Material shown: Begin

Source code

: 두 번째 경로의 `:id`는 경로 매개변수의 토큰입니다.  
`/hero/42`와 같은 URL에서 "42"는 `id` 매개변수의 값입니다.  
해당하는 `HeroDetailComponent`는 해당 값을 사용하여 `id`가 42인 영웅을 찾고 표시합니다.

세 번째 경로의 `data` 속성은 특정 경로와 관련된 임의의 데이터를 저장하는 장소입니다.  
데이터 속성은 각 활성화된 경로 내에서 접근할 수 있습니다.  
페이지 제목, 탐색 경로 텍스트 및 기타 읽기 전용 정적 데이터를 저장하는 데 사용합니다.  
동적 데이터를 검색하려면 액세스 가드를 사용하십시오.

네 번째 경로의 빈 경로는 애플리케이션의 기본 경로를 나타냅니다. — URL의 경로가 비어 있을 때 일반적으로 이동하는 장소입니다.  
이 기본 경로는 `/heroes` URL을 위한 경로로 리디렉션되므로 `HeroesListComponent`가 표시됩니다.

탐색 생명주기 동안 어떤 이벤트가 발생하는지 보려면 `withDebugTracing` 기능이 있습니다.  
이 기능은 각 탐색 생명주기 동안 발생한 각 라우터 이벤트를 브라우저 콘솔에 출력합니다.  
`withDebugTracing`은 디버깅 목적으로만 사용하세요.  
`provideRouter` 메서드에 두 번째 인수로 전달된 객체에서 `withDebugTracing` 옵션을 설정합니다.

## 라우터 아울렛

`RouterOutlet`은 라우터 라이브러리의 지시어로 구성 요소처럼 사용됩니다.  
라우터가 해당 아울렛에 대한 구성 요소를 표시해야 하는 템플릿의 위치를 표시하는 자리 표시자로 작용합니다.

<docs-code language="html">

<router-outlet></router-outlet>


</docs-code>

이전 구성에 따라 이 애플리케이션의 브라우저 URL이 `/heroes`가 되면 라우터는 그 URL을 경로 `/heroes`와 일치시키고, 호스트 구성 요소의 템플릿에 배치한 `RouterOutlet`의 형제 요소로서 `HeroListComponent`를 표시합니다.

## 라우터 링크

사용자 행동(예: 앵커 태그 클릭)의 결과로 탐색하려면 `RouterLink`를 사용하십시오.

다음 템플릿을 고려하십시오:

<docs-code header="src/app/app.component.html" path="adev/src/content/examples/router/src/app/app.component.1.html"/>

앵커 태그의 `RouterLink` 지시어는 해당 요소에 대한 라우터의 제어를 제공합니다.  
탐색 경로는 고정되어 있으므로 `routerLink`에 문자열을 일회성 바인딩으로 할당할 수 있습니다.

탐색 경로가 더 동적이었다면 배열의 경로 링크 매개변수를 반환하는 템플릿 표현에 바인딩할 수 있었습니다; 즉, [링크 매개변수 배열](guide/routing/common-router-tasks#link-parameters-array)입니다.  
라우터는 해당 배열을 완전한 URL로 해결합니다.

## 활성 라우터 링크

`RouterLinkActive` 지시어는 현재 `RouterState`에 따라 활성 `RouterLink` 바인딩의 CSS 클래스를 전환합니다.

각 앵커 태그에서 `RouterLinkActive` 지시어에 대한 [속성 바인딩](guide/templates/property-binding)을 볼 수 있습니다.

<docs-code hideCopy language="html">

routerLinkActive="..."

Material shown: End

> [Task directions]: Isolate the lines above that contain the word "저장하는" and copy them.

> [Response for this exercise]:
세 번째 경로의 `data` 속성은 특정 경로와 관련된 임의의 데이터를 저장하는 장소입니다.  
페이지 제목, 탐색 경로 텍스트 및 기타 읽기 전용 정적 데이터를 저장하는 데 사용합니다.  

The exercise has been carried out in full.